> **実施課題**
1) 次の(a)〜(c)の各記述が住民投票についての文章の内容と一致するかどうかを、「はい」または「いいえ」で答えてください。あわせて、判断の決め手となる本文中の語句をそのまま引用してください。(a) 州の法案だけで10個以上あった。(b) Prop8は否決された。(c) 同性婚賛成派は裁判を起こすそうである。
2) 住民投票についての文章のうち、「で、今回カリフォルニアで」で始まる段落を、主要な事実を残したまま箇条書きに書き直してください。
3) 住民投票についての文章を、その最後の文の後から書き継いでください。

> **提示文章**
§ §
大統領選と同時に、様々な法案が住民投票にかけられた。こちらでは(特にカリフォルニアは)何から何まで住民投票にかける。それが民主主義だという主張も分かるけど、州の法案だけで10個以上あって、さらにそれぞれの街ごとのものもあって、果たして人々がどれだけリサーチして自分の意見を投票してるのか、それが本当の民主主義なのかよく分からない。一番よく分からないのは”Vote NO on Prop××”とか”Vote YES on Prop××”の類いのCM。どちらもたかだ30秒でその法案の善し悪しを伝えることなんか出来るはずないのに、人々の心につけ込もうとする意図丸見えのCMばかりなのだ。それを見るたびに、民主主義の意義を考えてしまう。
で、今回カリフォルニアで最も話題になったのがProp8。しばらく前にカリフォルニアの裁判所が合憲と認めた同性婚を禁止するための法案だ。そして残念ながらこの法案は通ってしまった。合憲との裁判所の判決があるので、同性婚賛成派は裁判を起こすそうだけれど、投票した人の半分以上の人が同性婚はダメと言ったんだと思うと悲しい。
§ §
> **提供データ**
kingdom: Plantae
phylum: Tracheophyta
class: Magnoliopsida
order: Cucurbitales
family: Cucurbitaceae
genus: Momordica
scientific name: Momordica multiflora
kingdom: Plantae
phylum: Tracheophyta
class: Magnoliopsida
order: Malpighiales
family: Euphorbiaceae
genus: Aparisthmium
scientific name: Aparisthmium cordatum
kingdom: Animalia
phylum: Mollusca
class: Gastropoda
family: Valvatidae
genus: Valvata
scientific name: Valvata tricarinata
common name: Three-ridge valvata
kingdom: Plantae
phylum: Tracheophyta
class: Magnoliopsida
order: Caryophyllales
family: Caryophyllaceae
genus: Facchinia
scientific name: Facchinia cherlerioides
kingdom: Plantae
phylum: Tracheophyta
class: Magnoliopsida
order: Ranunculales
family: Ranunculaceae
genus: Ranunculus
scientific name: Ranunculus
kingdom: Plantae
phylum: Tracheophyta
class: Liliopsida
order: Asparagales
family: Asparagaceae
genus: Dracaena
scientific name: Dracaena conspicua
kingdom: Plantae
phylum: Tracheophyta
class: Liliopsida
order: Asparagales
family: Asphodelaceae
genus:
§ §
> **回答内容**
1)
(a) はい。「州の法案だけで10個以上あって」
(b) いいえ。「そして残念ながらこの法案は通ってしまった。」
(c) はい。「同性婚賛成派は裁判を起こすそうだけれど」

2)
- 今回カリフォルニアで最も話題になったのはProp8である。
- Prop8は、しばらく前にカリフォルニアの裁判所が合憲と認めた同性婚を禁止するための法案である。
- この法案は可決された。
- 合憲との判決があるため、同性婚賛成派は裁判を起こすそうである。
- 投票者の半数以上が同性婚に反対したことを、筆者は悲しく感じている。

3)
私は同性愛っていうのは自分で選ぶものではなくて、その人の性質というか、自分の意志とは関係ないところで決まってしまうものなんだと思う。以前自分もゲイになり得ると思うかと聞かれて、考えたときの答えは「好きになった人がたまたま同性なら、なる」というものだった。私自身はそういう経験はないけれど、それはたまたま好きになった人が外国人で国際結婚をした自分と似ている気がしたのだ。国際結婚はもちろん結婚できるし、人権侵害というほどのハードルはないけれど、戸籍とか国籍とか偏見とかで、やはり日本人同士だったらなかったであろう問題にぶつかることもある。私は外国人と結婚したいと思っていたわけではなくて、好きになった人がたまたま外国人だったのだ。だからそれと同じ意味で、好きになった人がたまたま同性だったってことは充分にあり得ると思う。でも私のその返答はかなり風変わりなものと受け取られた。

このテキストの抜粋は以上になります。